Many of the greatest hymns also have a special and irreplaceable elan as a result of the circumstances of their origin, whether the great Christological and Trinitarian hymns from the tumultuous fourth century, or the battle hymns of the Reformation era, or the new birth hymns of the Great Awakening, or the church hymns of the nineteenth century. They have been set to music that is also timeless: tuneful, often very beautiful, and well serving the text. The proof of the accessibility of that music is how often it makes its way into contemporary Hollywood movie scores!
That a hymn is old is no adequate objection. The Christian church is fed from her past. When the Lord Jesus sang a hymn (one of the psalms of the Hallel, viz. Pss. 113-118) with his disciples on the night of the Last Supper, the hymn they sang was already a thousand years old!
Third, the biblical psalms and the finest Christian hymns are great poetry that is, at the same time, eminently accessible to all Christians. This explains why their lines have been so deeply embedded in the literary and popular culture of the world. The praise songs, as a class, are accessible, but they are not fine poetry. Most of this literature, frankly, is banal, predictable, and eminently forgettable. It’s really top forty stuff, easily displaced by the next praise song to come along. Several generations of this music have already come and gone in just several decades. In fact, contemporary Christian music is so disposable that it cannot unify the church over time. Much of the reason for this is that these texts are not being written by poets, much less great poets, still less theologically literate poets, as were so many of the church’s finest hymns. Most of the praise songs are written by musicians. It shows!

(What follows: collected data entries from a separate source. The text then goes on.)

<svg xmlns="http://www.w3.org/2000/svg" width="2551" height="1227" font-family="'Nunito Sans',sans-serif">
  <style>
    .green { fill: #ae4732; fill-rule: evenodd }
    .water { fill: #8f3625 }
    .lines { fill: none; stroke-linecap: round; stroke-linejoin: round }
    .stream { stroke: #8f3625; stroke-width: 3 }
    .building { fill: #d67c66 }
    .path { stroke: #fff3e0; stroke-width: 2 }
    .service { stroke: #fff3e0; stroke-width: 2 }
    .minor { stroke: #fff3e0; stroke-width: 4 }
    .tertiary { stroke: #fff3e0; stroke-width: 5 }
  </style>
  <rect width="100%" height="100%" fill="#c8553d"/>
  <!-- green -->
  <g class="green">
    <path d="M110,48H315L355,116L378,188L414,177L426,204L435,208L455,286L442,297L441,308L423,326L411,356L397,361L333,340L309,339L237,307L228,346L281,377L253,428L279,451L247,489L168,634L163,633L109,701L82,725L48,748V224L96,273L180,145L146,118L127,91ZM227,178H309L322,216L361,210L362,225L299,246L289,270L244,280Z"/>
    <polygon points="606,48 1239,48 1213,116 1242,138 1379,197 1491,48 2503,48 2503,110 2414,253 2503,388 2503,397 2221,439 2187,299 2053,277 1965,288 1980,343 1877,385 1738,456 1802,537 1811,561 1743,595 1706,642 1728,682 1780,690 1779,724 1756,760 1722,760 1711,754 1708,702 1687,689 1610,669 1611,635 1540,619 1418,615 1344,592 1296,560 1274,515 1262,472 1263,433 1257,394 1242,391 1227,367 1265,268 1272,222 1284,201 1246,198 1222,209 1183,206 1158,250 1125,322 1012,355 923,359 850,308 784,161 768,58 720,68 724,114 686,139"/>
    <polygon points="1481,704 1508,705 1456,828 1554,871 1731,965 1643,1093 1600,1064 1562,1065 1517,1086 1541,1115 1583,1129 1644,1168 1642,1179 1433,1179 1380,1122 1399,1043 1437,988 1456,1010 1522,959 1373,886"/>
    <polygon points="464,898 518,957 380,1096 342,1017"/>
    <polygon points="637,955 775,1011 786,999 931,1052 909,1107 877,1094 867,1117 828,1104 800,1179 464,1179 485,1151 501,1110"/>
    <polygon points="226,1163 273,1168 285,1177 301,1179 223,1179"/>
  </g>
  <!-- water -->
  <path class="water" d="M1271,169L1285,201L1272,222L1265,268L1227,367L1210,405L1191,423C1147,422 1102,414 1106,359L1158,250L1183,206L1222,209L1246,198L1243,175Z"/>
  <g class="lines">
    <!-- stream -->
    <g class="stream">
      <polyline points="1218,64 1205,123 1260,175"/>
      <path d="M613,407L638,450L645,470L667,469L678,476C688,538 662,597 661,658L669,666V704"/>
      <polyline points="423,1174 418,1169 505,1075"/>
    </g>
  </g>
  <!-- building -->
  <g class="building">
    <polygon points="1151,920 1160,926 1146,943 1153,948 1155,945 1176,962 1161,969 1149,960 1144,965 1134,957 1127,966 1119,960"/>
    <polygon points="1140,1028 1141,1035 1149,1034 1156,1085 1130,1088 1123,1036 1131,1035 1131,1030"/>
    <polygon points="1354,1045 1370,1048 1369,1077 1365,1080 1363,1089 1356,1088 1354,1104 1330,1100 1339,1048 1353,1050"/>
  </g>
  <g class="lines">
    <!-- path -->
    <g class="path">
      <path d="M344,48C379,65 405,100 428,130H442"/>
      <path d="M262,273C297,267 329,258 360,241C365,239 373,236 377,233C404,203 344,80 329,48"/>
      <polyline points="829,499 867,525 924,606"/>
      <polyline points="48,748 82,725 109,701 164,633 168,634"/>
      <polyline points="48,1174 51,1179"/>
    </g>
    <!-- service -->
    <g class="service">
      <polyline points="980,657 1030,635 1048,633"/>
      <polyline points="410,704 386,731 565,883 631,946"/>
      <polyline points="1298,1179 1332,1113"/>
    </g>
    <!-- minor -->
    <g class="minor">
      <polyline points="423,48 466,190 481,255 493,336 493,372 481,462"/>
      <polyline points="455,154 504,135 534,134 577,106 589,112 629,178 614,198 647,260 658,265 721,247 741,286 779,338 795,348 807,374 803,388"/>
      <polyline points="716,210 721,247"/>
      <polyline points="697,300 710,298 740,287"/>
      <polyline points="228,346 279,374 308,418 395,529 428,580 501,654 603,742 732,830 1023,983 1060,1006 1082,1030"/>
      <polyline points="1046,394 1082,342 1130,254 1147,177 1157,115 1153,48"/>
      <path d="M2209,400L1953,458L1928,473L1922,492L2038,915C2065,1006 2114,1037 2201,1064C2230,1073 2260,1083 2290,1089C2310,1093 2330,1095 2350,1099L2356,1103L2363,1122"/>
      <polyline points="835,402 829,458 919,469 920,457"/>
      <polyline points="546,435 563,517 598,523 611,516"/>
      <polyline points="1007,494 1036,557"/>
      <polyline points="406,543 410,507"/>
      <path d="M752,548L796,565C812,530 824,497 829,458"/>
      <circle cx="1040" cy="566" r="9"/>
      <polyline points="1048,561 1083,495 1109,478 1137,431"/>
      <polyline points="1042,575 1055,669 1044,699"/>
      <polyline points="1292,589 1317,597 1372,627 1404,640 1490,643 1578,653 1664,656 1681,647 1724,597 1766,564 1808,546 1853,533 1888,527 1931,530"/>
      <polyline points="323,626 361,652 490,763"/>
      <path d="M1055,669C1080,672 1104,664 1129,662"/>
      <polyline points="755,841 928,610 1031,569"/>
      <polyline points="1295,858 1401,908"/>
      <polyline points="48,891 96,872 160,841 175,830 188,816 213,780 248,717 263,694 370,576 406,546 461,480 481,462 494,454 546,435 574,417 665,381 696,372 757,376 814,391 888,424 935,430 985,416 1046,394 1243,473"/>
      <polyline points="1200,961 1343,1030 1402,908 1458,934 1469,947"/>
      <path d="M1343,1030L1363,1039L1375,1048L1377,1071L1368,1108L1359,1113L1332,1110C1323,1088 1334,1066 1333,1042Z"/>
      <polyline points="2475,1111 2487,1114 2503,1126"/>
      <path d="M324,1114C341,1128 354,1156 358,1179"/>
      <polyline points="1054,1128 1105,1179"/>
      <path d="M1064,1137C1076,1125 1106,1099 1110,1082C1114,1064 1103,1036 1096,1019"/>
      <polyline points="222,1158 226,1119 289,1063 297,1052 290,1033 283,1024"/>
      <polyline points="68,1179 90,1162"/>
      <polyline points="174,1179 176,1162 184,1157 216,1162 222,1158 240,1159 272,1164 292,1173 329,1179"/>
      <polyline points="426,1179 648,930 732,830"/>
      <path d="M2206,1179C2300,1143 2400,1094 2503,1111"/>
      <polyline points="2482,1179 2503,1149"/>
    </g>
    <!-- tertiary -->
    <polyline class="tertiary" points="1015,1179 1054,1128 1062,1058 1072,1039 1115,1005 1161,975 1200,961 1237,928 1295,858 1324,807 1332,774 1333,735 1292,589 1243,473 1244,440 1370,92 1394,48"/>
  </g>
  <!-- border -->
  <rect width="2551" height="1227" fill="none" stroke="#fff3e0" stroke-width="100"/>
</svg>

We are, to be sure, always on the lookout for new hymns that rise to the standard set both in the Psalter and in the history of Christian praise. We sing some contemporary hymns and hope to sing more. We need hymns on biblical themes that the modern church has reflected on with greater seriousness and understood with greater clarity than previous generations. We need new texts and new tunes that are clearly the products of our own day, but are as worthy to be sung as the hymns of the past. We need new hymns to mix together with the best hymns of the past. That is the only way we can offer to God worship that is the very best of which we are capable, which is always the worship that will do us the most good as well.